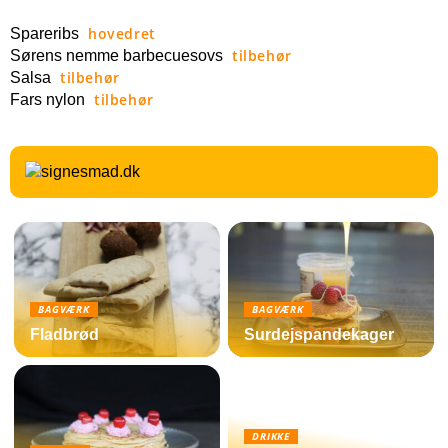
hovedret
Spareribs
tilbehør
Sørens nemme barbecuesovs
tilbehør
Salsa
tilbehør
Fars nylon
BAGVÆRK
BAGVÆRK
Fladbrød
Surdejspandekager
DRIKKE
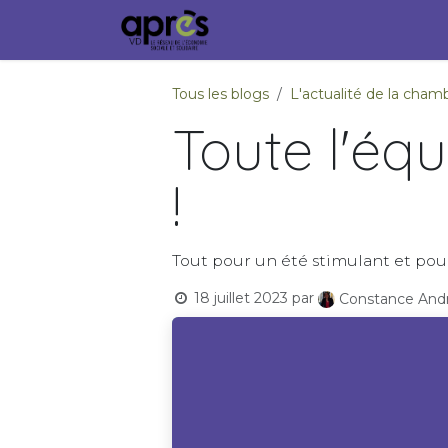
Se rendre au contenu
Accueil
Membres
Ville
Tous les blogs
L'actualité de la ch
Toute l'éq
!
Tout pour un été stimulant et pou
18 juillet 2023
par
Constance Andr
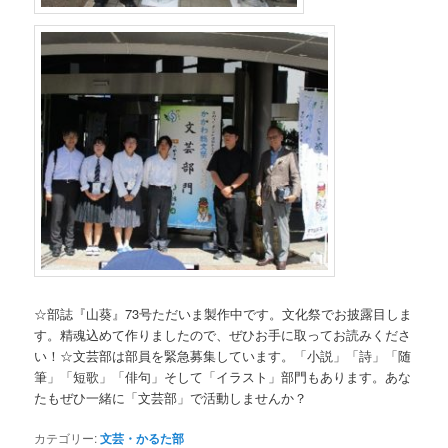
☆部誌『山葵』73号ただいま製作中です。文化祭でお披露目しま
す。精魂込めて作りましたので、ぜひお手に取ってお読みくださ
い！☆文芸部は部員を緊急募集しています。「小説」「詩」「随
筆」「短歌」「俳句」そして「イラスト」部門もあります。あな
たもぜひ一緒に「文芸部」で活動しませんか？
カテゴリー:
文芸・かるた部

Task requirements:
Update the text from all of the material above by changing "tilbehør" to "sides" wherever it occurs, keeping everything else the same. Leave the pictures out of your answer.

Answer for this exercise:
hovedret
Spareribs
sides
Sørens nemme barbecuesovs
sides
Salsa
sides
Fars nylon
BAGVÆRK
BAGVÆRK
Fladbrød
Surdejspandekager
DRIKKE
Se rendre au contenu
Accueil
Membres
Ville
Tous les blogs
L'actualité de la ch
Toute l'éq
!
Tout pour un été stimulant et pou
18 juillet 2023
par
Constance Andr
☆部誌『山葵』73号ただいま製作中です。文化祭でお披露目しま
す。精魂込めて作りましたので、ぜひお手に取ってお読みくださ
い！☆文芸部は部員を緊急募集しています。「小説」「詩」「随
筆」「短歌」「俳句」そして「イラスト」部門もあります。あな
たもぜひ一緒に「文芸部」で活動しませんか？
カテゴリー:
文芸・かるた部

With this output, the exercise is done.